Task –
Quote everything from the start of the items down to the line containing "กู้ข้อมูล SSD", with both ends included.

The data –
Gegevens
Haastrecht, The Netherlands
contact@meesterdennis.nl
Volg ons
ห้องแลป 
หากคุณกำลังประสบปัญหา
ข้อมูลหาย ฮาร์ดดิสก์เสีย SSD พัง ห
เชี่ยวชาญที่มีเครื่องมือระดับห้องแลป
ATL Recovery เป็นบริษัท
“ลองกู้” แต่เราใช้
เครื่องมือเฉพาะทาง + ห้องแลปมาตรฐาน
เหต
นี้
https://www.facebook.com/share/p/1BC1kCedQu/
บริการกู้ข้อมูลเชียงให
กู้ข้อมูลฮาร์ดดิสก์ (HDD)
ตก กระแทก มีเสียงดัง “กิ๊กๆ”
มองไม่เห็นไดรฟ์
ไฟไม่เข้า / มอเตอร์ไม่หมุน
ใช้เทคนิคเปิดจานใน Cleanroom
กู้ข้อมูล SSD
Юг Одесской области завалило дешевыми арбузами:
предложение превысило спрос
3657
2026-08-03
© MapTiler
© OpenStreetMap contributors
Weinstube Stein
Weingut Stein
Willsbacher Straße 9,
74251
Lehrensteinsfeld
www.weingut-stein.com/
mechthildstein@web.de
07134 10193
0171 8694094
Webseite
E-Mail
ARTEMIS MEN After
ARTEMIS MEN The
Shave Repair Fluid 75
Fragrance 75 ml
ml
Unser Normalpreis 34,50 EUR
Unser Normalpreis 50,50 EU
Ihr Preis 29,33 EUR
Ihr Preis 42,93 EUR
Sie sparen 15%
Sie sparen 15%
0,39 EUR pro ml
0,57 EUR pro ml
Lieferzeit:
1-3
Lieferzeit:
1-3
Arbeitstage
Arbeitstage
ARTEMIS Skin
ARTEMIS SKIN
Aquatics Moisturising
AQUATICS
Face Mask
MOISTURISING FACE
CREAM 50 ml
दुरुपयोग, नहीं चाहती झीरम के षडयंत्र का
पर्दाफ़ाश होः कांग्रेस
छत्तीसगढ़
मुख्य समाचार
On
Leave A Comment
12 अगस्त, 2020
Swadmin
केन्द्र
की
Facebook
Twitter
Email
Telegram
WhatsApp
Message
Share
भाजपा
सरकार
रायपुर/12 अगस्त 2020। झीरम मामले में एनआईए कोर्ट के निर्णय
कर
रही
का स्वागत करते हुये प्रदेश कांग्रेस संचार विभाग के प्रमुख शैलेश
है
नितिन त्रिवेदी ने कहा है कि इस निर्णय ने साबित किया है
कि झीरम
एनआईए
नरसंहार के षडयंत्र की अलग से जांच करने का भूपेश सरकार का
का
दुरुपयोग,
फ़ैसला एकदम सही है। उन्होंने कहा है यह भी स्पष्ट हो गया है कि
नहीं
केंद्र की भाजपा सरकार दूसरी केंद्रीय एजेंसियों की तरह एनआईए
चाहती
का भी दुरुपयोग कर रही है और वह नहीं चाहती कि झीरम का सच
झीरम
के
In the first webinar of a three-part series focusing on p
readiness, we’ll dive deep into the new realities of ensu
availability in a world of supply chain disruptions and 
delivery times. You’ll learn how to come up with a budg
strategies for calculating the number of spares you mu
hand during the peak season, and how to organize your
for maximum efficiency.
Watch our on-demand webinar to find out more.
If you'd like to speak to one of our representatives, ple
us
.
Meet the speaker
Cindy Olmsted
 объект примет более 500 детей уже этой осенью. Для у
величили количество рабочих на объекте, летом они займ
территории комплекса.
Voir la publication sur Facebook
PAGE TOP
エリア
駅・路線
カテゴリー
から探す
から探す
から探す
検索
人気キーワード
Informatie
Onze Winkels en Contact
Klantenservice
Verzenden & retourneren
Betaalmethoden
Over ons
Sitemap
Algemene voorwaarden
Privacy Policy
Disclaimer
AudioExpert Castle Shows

Result of the exercise –
Gegevens
Haastrecht, The Netherlands
contact@meesterdennis.nl
Volg ons
ห้องแลป 
หากคุณกำลังประสบปัญหา
ข้อมูลหาย ฮาร์ดดิสก์เสีย SSD พัง ห
เชี่ยวชาญที่มีเครื่องมือระดับห้องแลป
ATL Recovery เป็นบริษัท
“ลองกู้” แต่เราใช้
เครื่องมือเฉพาะทาง + ห้องแลปมาตรฐาน
เหต
นี้
https://www.facebook.com/share/p/1BC1kCedQu/
บริการกู้ข้อมูลเชียงให
กู้ข้อมูลฮาร์ดดิสก์ (HDD)
ตก กระแทก มีเสียงดัง “กิ๊กๆ”
มองไม่เห็นไดรฟ์
ไฟไม่เข้า / มอเตอร์ไม่หมุน
ใช้เทคนิคเปิดจานใน Cleanroom
กู้ข้อมูล SSD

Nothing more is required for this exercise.